_Provided text_
========================
Keywords: Sexual Orientation, Body Image, Males, Adolescence, Muscularity, Eating Disorders


Research on body image and eating disorder risk among males is nascent relative to the research on females, possibly due to the lower prevalence of anorexia and bulimia nervosa among males (Darcy & Lin, 2012; Swanson, Crow, Le Grange, Swendsen, & Merikangas, 2011). Males in general report lower levels of body dissatisfaction (Calzo et al., 2012; Neumark-Sztainer, Paxton, Hannan, Haines, & Story, 2006) and engage in fewer disordered weight-related behaviors (e.g., binge eating, purging) than females (Field, Camargo, Taylor, Berkey, & Colditz, 1999; Swanson et al., 2011). However, greater recognition that male appearance ideals and body image concerns differ from females has led to increased interest in male eating disorder risk (Cafri & Thompson, 2004; Pope, Phillips, & Olivardia, 2000). Rather than striving for thinness, males may be more likely than females to be concerned with muscularity (Smolak & Murnen, 2008; Thompson & Cafri, 2007). Western masculine appearance ideals center on both muscularity (muscle size, tone, and definition) and low levels of body fat to emphasize leanness (Cafri & Thompson, 2004; Jones & Crawford, 2005; McCreary & Sasse, 2000; Muth & Cash, 1997; Pope et al., 2000). Consistent with these ideals, data from the United States, Canada, and Australia indicate that underweight and overweight/obese adolescent males are more likely than healthy weight males to be dissatisfied with their bodies (Austin, Haines, & Veugelers, 2009; Calzo et al., 2012; Kostanski, Fisher, & Gullone, 2004). Just as the drive for thinness may motivate individuals to adopt deleterious health behaviors, such as fasting and purging (Stice, 1998), the pursuit of muscularity and low body fat percentage may motivate risky health behaviors such as overeating and steroid use (Cafri et al., 2005; Eisenberg, Wall, & Neumark-Sztainer, 2012; Rodgers, Ganchou, Franko, & Chabrol, 2012; Smolak, Murnen, & Thompson, 2005).
========================
[Coordinate change listings]
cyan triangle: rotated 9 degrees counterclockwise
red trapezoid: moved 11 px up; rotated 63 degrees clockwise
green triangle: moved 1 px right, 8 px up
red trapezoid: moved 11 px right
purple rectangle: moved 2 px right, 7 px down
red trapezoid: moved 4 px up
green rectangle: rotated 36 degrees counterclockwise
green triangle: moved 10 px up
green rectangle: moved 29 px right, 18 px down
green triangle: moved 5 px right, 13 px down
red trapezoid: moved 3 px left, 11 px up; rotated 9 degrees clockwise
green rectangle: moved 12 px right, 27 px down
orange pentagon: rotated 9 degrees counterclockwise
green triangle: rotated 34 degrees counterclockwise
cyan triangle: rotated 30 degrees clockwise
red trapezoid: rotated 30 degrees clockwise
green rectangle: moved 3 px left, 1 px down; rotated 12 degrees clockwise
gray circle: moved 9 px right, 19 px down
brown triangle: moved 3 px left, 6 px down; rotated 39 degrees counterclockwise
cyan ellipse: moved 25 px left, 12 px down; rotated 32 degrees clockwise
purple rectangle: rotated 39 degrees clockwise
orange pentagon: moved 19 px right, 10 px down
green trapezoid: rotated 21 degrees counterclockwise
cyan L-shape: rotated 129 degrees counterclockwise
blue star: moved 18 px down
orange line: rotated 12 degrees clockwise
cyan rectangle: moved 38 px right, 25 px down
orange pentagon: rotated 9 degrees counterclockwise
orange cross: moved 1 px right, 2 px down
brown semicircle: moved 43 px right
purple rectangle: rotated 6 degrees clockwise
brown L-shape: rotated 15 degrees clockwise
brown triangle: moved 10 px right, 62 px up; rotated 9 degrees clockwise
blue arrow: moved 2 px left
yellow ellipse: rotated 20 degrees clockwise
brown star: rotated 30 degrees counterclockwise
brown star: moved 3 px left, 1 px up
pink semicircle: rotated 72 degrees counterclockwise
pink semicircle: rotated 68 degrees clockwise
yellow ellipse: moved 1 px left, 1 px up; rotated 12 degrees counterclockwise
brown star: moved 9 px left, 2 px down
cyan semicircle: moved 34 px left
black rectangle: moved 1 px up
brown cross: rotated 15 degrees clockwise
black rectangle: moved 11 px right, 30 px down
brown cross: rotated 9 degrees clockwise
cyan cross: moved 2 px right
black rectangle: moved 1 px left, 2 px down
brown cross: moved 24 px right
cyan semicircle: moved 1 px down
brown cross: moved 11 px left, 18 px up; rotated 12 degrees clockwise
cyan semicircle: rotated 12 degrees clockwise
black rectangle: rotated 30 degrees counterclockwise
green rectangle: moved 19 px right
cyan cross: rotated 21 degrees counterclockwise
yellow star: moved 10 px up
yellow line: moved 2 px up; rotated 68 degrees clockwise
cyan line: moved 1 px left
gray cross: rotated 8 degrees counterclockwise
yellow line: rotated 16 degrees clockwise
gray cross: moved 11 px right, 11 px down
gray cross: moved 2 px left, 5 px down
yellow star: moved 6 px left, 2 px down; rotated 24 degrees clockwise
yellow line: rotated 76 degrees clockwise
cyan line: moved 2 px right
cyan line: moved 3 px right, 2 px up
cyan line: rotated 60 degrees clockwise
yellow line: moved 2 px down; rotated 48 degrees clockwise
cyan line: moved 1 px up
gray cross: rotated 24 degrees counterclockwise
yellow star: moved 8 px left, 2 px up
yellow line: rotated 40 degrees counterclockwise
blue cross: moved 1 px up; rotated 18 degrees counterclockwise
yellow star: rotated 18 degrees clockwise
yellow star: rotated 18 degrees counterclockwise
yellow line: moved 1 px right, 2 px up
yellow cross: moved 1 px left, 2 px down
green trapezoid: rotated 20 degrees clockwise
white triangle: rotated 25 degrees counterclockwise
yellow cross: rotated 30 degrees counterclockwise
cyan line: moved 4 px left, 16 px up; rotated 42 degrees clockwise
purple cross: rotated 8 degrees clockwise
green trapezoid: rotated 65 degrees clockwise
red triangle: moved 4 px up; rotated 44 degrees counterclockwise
========================
_Required actions_
1. Summarize the passage on male body image and eating disorder risk in two sentences.
2. Carry on writing the passage on male body image and eating disorder risk from where it stops.
The material is not needed for any of this work.

_Results_
1. Research on male body image and eating disorder risk lags behind research on females, possibly because males have lower rates of anorexia and bulimia. Interest has grown with recognition that male ideals center on muscularity and low body fat rather than thinness, and underweight and overweight adolescent males are more often dissatisfied with their bodies, while the pursuit of muscularity and leanness may motivate risky behaviors such as overeating and steroid use.

2.
Identifying developmental patterns of male body image concerns and associated behaviors can help generate models of eating disorder risk assessment, prevention, and treatment that are relevant to the experiences of boys and men. One area that has received considerable focus is the role that sexual orientation may play in modifying the development and expression of male body image concerns and behaviors. Sexual minority (i.e., gay, bisexual, mostly heterosexual) males are more likely than heterosexual males to be diagnosed with clinical eating disorders, to be dissatisfied with their bodies, to be concerned with weight and shape, and to engage in a range of disordered weight-related behaviors (Andersen, 1999; Austin et al., 2004; Blashill, 2010; Calzo, Corliss, Blood, Field, & Austin, 2013; Carlat, Camargo, & Herzog, 1997; Kaminski, Chapman, Haynes, & Own, 2005; Kane, 2010). Sexual orientation disparities in concerns and behaviors may emerge through multiple processes, including different appearance ideals in heterosexual and sexual minority social contexts (Bruce & Harper, 2011; Kane, 2010), or level of internalization and conformity to masculinity and femininity ideologies (Blashill, 2011; Blashill & Vander Wal, 2009). It is also possible that negative body image among sexual minority males is related to identity-related stigma and that disordered weight- and shape-related behaviors are adopted and reinforced as methods of coping with stress (Bruce & Harper, 2011; Meyer, 2003).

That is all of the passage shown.